Even though it’s just a gravitational field, a black hole—like the supermassive giant shown in this artist’s conception—has a measure of disorder known as entropy.Fifty years ago, famed physicist Stephen Hawking wrote down an equation that predicts that a black hole has entropy, an attribute typically associated with the disordered jumbling of atoms and molecules in material.
However, a black hole is not a material object—it’s the gravitational field left behind when a massive star collapses. Within a certain distance of the point, gravity grows so strong not even light can escape. That distance defines the black hole’s spherical event horizon. In the mid-1970s, Hawking and theorist Jacob Bekenstein independently argued that a black hole should possess an entropy proportional to the area of its event horizon.

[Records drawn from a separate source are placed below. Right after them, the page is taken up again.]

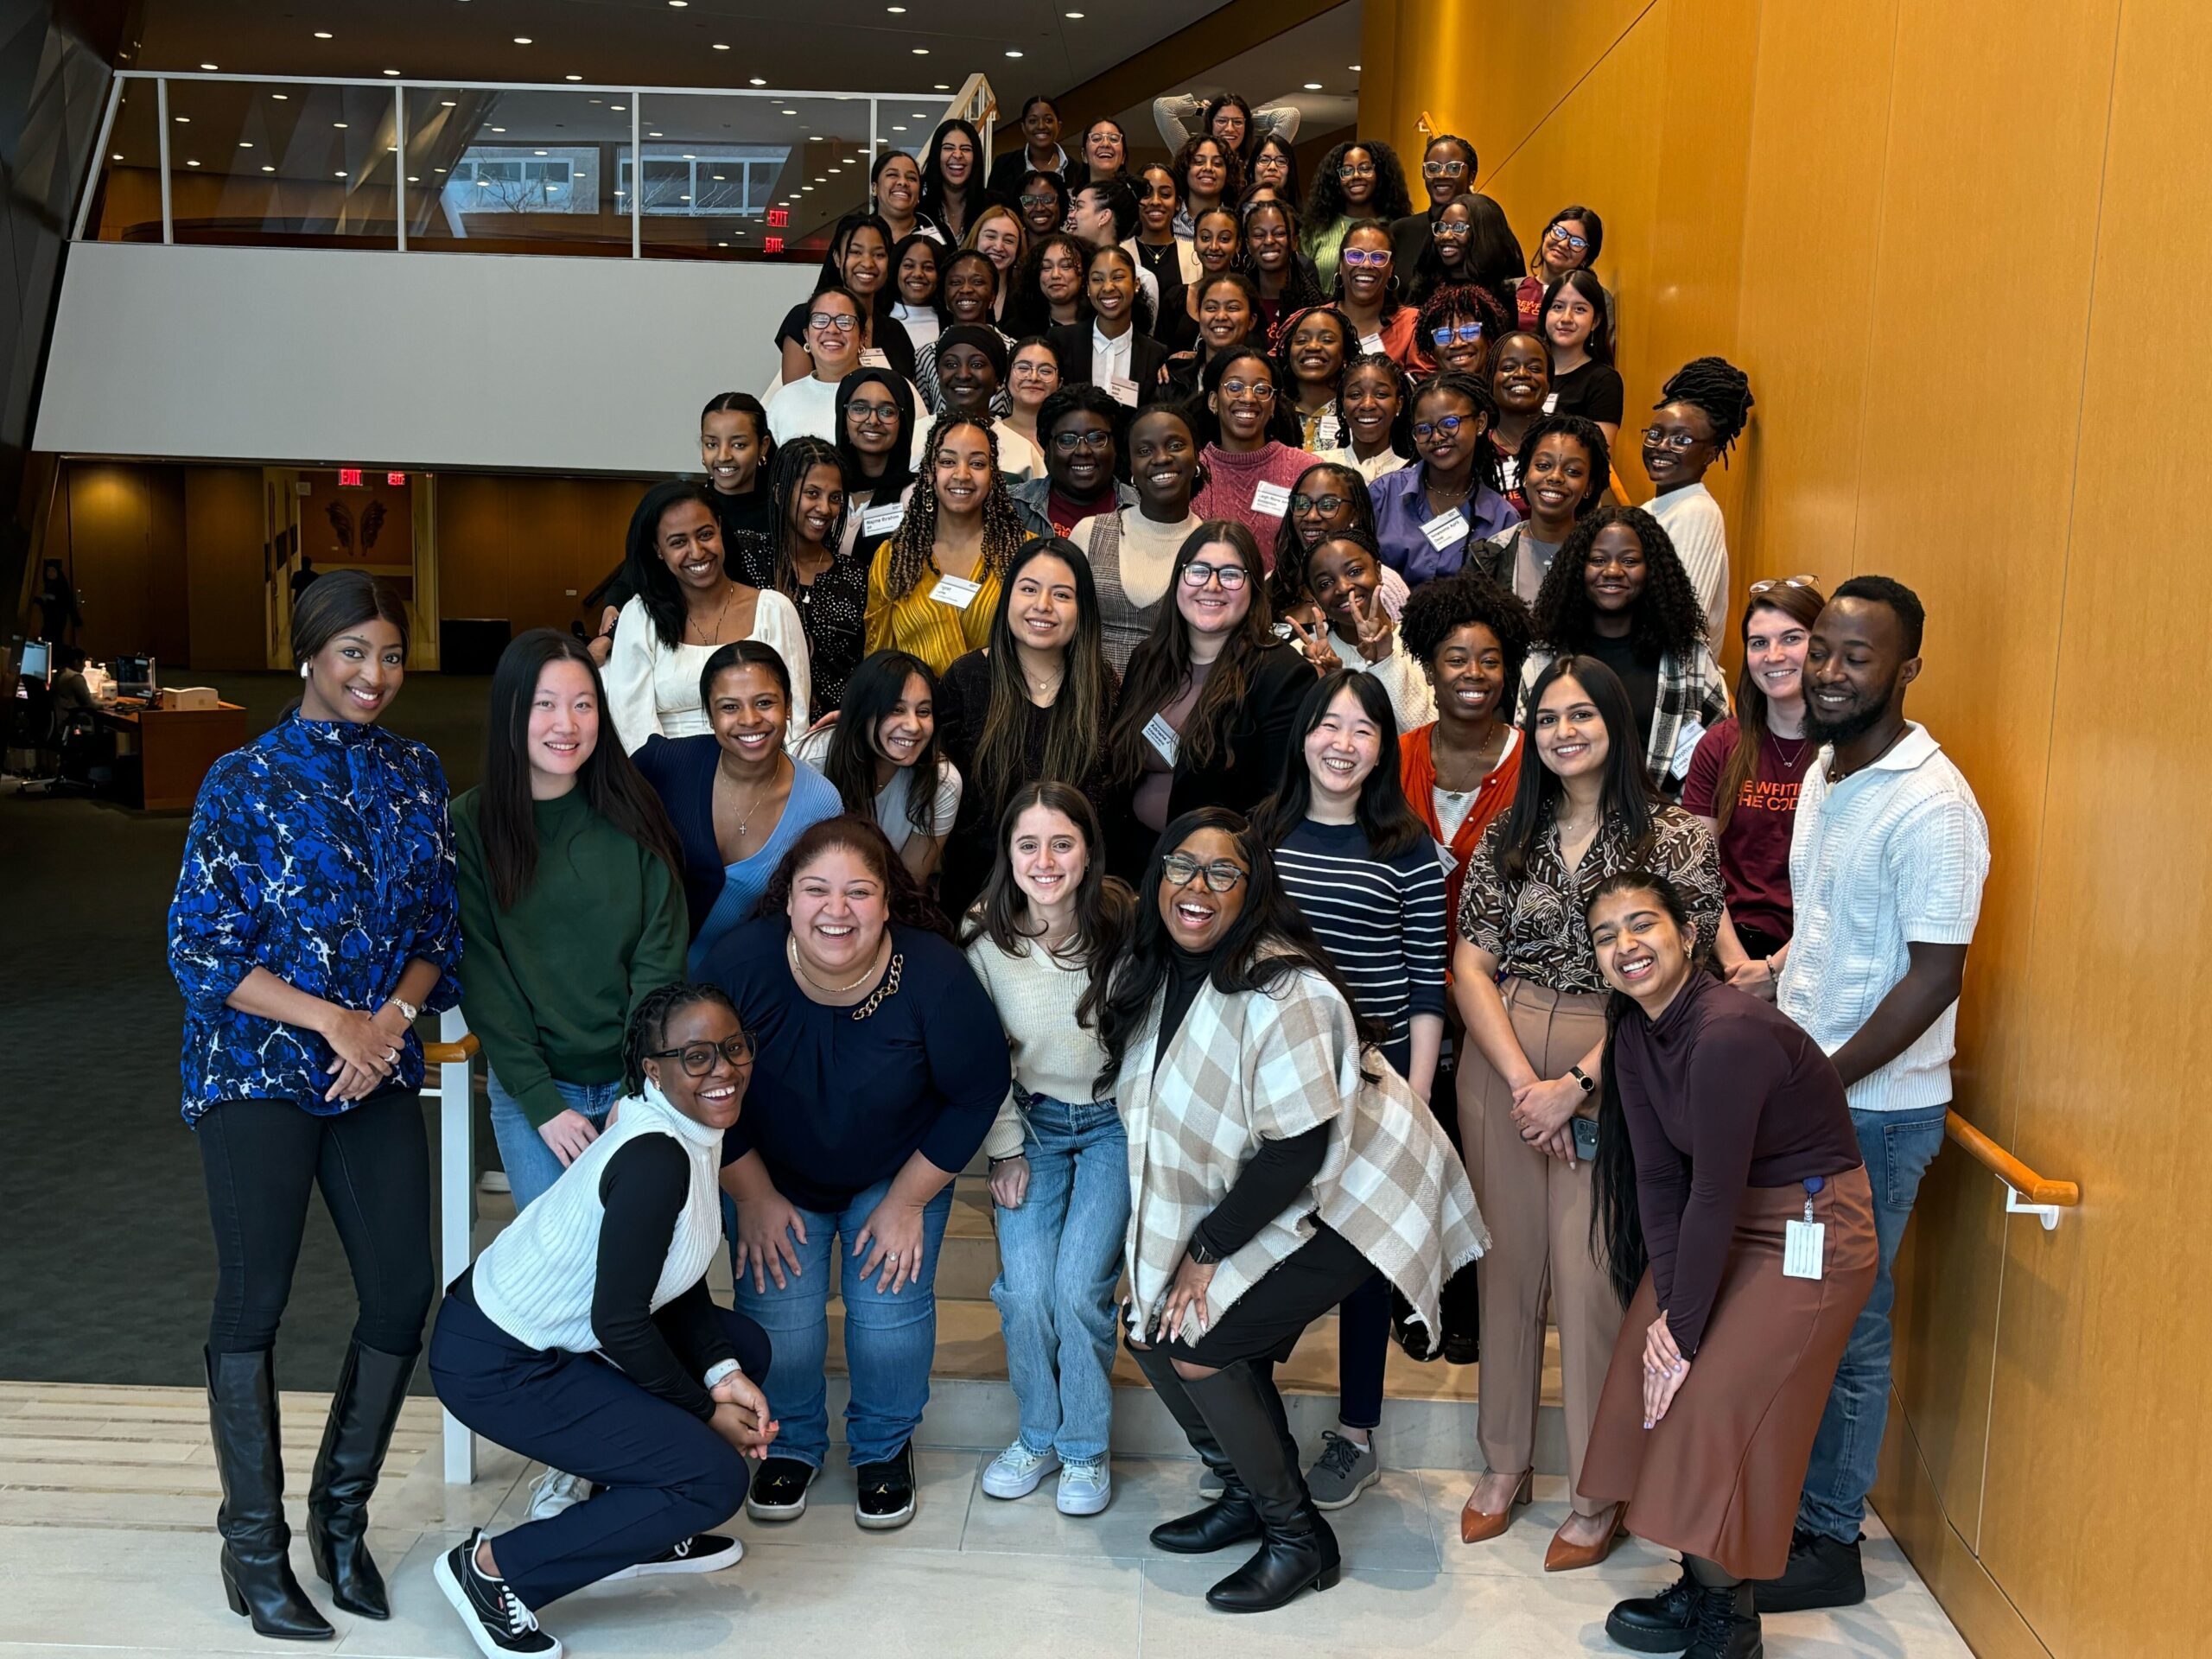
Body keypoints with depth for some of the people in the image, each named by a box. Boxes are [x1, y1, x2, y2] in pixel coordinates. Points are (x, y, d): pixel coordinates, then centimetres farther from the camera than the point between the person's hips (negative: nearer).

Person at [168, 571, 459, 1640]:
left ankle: (341, 1514, 22)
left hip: (379, 1069, 4)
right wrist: (333, 1019, -16)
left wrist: (396, 1015, -10)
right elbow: (200, 947, -9)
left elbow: (441, 925, 8)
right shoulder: (246, 780, -6)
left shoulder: (415, 773, 6)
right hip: (259, 1070, -4)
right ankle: (253, 1547, 17)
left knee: (404, 1294, 0)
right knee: (253, 1303, 1)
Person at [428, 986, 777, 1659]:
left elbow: (678, 1281, 8)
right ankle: (494, 1568, -1)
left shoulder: (689, 1130, 2)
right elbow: (620, 1323, -23)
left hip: (551, 1331, 10)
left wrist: (724, 1374, -4)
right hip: (496, 1365, -10)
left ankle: (636, 1529, 21)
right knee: (713, 1479, -10)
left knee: (746, 1348, 13)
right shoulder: (656, 1160, -27)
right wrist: (706, 1412, -11)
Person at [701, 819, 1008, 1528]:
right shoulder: (738, 965, -27)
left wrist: (907, 1202, -9)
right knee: (777, 1312, -5)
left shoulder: (936, 977, -29)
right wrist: (754, 1199, -6)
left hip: (898, 1176, 0)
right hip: (774, 1177, 1)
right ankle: (791, 1444, 25)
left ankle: (884, 1447, 23)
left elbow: (976, 1095, -14)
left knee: (891, 1309, -7)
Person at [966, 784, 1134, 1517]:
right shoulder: (984, 935, -12)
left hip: (1114, 1120, -2)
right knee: (1025, 1289, -7)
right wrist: (1005, 1149, 1)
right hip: (1030, 1121, 2)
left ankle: (1085, 1448, 12)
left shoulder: (1126, 925, -19)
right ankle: (1038, 1435, 19)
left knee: (1079, 1286, -12)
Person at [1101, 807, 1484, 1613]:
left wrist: (1208, 1248, -17)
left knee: (1195, 1343, -15)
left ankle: (1299, 1540, 4)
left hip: (1348, 1194, -8)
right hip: (1256, 1202, 8)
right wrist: (1163, 1243, 4)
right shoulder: (1150, 973, -1)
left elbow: (1298, 1151, -25)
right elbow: (1157, 1117, 9)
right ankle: (1247, 1495, 23)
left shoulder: (1281, 991, -26)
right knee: (1151, 1326, 0)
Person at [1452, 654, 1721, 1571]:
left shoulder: (1677, 837, -2)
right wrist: (1523, 1081, -8)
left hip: (1615, 1069, -3)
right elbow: (1470, 967, 3)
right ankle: (1505, 1462, 26)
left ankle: (1599, 1493, 13)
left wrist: (1577, 1083, -12)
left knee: (1590, 1272, -3)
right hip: (1501, 1060, 3)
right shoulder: (1506, 837, 8)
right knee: (1508, 1258, 10)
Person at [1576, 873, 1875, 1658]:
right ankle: (1699, 1591, 20)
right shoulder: (1634, 1032, -2)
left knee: (1712, 1406, -10)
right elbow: (1657, 1174, -3)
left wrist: (1684, 1329, -17)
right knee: (1648, 1371, 5)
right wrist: (1665, 1306, -11)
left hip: (1811, 1231, -8)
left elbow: (1714, 1195, -25)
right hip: (1726, 1220, 8)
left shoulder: (1728, 1035, -29)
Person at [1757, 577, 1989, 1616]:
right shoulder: (1823, 768, 7)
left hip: (1873, 1109, -8)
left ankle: (1826, 1545, 20)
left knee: (1844, 1330, 5)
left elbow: (1935, 978, -20)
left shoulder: (1930, 805, -19)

In principle, physicists ought to be able to start with Boltzmann’s definition of entropy, count a black hole’s microstates, and arrive at the Bekenstein-Hawking formula. So far, they’ve been able to do that only for unrealistic black holes using speculative string theory—which assumes every fundamental particle is a tiny string or multidimensional “brane.”
Balasubramanian and colleagues say they have come up with a surprisingly simple way to count them. They imagine a spherical shell of dust of a given radius and mass lurking behind the event horizon and distorting spacetime there. Its gravity creates a microstate for the black hole. The scientists can then create infinitely many microstates by varying the shell’s mass and radius.